En tête des préoccupations de l’article de Babor et ses collègues (2025) : la censure imposée par le gouvernement Trump, qui interdit l’usage de certains termes liés au genre dans les publications scientifiques. Cette intervention directe menace la rigueur des études cliniques et épidémiologiques, notamment celles qui portent sur les populations vulnérables, souvent les plus exposées aux situations d’addiction.
Mais au-delà de la censure, c’est tout l’écosystème de la recherche en addictions qui vacille : gel des financements, licenciements massifs dans les agences de santé, arrêt brutal de certains essais cliniques, notamment dans le traitement du VIH, et volonté de déléguer les budgets nationaux aux États, avec le risque d’un désengagement massif dans les recherches sur l’alcool, le tabac ou les drogues illégales. Des bases de données essentielles sur les comportements à risque des jeunes ont même été retirées du domaine public, privant les scientifiques d’outils cruciaux pour comprendre et prévenir les conduites addictives.

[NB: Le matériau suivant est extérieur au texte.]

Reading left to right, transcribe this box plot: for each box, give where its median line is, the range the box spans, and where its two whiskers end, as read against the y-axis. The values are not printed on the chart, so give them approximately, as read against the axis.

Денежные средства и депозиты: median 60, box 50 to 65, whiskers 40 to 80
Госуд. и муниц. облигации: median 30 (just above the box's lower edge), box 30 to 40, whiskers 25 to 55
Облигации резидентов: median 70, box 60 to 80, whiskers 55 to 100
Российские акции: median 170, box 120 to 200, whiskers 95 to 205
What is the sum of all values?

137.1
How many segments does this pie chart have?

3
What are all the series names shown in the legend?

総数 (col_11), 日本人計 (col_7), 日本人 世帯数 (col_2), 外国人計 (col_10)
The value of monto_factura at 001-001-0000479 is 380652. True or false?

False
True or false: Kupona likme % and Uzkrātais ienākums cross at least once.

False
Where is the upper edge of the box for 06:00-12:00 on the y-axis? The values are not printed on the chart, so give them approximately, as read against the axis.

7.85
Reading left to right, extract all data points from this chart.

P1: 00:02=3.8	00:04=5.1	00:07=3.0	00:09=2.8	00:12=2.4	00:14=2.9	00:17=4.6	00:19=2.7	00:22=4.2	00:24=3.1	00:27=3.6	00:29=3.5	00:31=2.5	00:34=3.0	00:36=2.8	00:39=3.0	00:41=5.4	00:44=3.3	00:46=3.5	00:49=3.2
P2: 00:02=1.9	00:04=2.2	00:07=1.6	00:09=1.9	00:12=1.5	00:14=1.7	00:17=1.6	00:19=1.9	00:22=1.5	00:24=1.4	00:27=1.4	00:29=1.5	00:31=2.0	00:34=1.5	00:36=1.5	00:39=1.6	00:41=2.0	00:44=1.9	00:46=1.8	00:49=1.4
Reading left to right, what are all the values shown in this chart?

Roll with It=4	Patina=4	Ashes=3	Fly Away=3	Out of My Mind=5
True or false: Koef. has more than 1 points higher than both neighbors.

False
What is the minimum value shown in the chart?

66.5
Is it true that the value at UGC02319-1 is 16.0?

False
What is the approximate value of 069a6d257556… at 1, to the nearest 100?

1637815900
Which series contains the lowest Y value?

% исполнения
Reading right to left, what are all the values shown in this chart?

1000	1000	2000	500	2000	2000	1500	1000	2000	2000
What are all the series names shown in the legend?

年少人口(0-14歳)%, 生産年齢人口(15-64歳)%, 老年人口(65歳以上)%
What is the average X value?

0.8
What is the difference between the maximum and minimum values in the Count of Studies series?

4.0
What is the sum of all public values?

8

Ces attaques menacent l’ensemble de l’écosystème de la recherche en addictologie, mais elles touchent surtout les populations les plus marginalisées, qui sont aussi les plus à risque face aux addictions. En réduisant les moyens alloués aux études sur les minorités sexuelles, les jeunes en situation de précarité ou les usagers de drogues, on renforce leur invisibilité et on aggrave leur vulnérabilité. Le manque de données fiables conduit inévitablement à des politiques sociosanitaires moins efficaces, moins inclusives, et souvent plus injustes.
Dans ce contexte, une coordination renforcée entre les différents acteurs du champ scientifique paraît nécessaire. Défendre l’intégrité des méthodes, la qualité des données et la transparence des résultats n’est pas seulement une exigence académique : c’est une condition essentielle pour garantir des politiques sociosanitaires fondées sur des faits, adaptées à la complexité des addictions, et capables de répondre aux besoins réels des populations.
Par ailleurs, l’initiative « Stand Up for Science » illustre un mouvement de résistance qui se mobilise pour défendre la recherche face à des coupes budgétaires et des pressions institutionnelles. En réunissant scientifiques et citoyens, ce collectif international et très actif en France rappelle l’urgence de repenser le financement et l’organisation de la recherche, un enjeu particulièrement crucial dans le domaine des addictions. Ce mouvement témoigne ainsi d’une dynamique plus large de soutien à la liberté académique et à l’intégrité scientifique.
À terme, c’est la capacité des sociétés à comprendre et à traiter les phénomènes addictifs dans toute leur diversité qui est en jeu. La fragilisation de ce savoir aurait des répercussions bien au-delà du monde scientifique, mais également sur les personnes concernées, les professionnel·le·s du domaine sociosanitaire, sur la santé publique, les droits humains et la société dans son ensemble.